How to complete this task » The required output is a copy of each line in the material below that includes "down".

Given data »
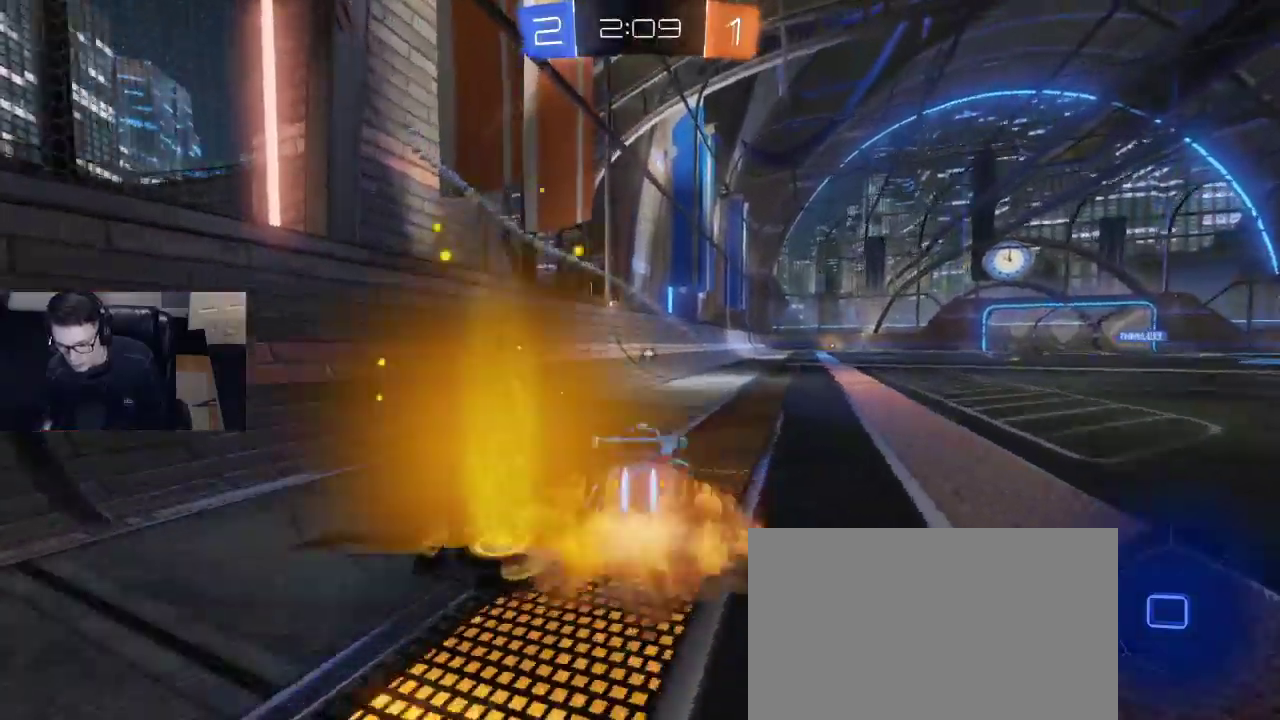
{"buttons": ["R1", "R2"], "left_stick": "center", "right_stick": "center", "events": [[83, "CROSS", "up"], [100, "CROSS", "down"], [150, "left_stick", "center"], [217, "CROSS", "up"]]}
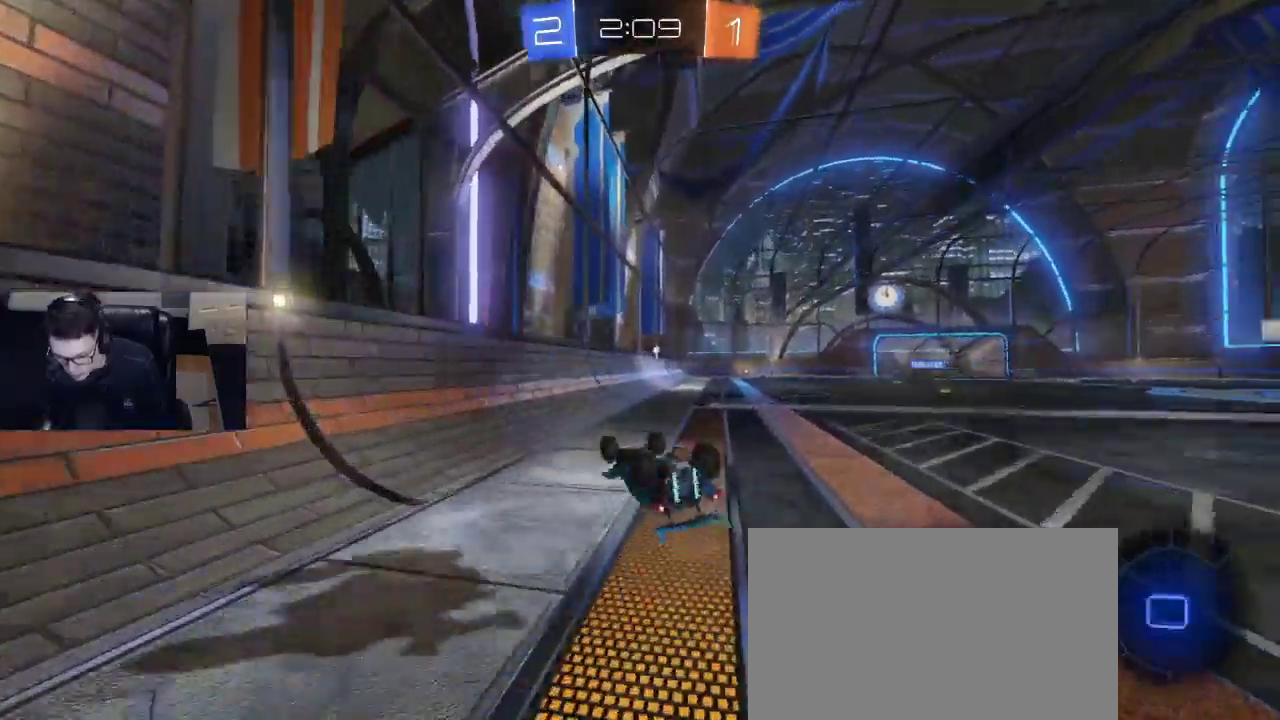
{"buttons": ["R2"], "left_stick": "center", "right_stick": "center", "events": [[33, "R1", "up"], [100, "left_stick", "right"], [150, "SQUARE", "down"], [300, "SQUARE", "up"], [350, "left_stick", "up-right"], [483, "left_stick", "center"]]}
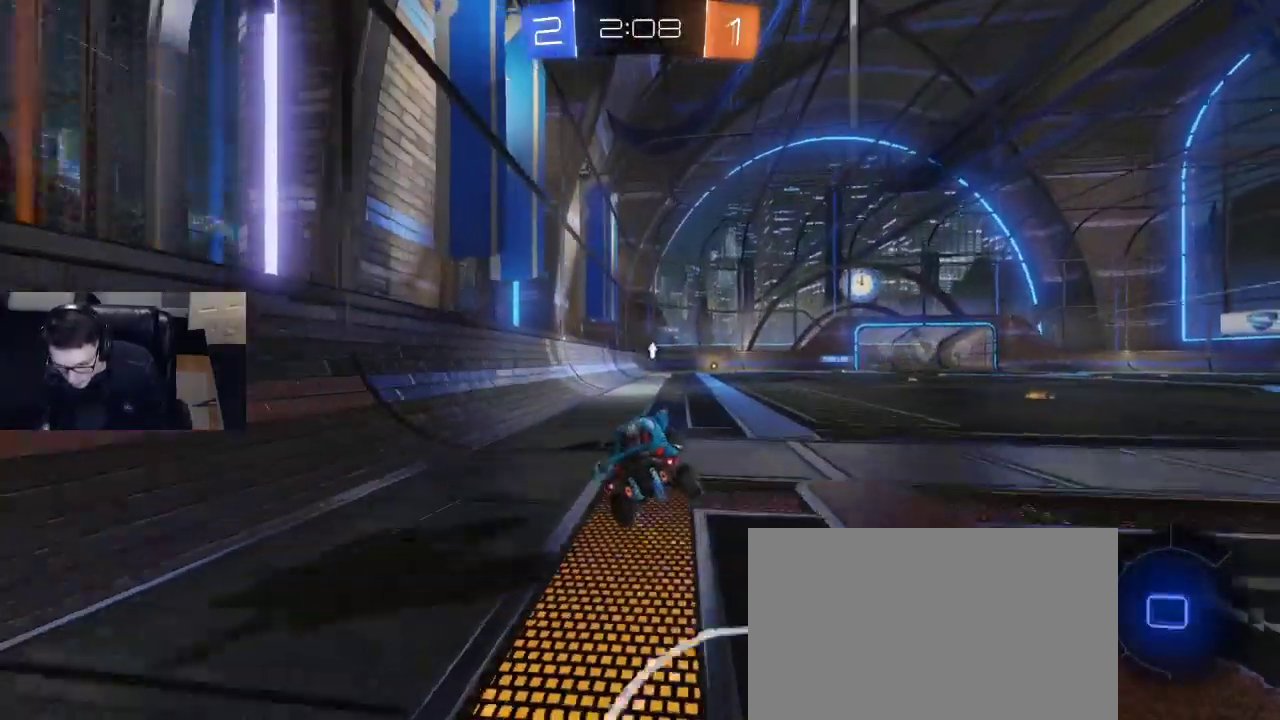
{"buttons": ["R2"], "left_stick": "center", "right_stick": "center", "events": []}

Exercise result »
{"buttons": ["R1", "R2"], "left_stick": "center", "right_stick": "center", "events": [[83, "CROSS", "up"], [100, "CROSS", "down"], [150, "left_stick", "center"], [217, "CROSS", "up"]]}
{"buttons": ["R2"], "left_stick": "center", "right_stick": "center", "events": [[33, "R1", "up"], [100, "left_stick", "right"], [150, "SQUARE", "down"], [300, "SQUARE", "up"], [350, "left_stick", "up-right"], [483, "left_stick", "center"]]}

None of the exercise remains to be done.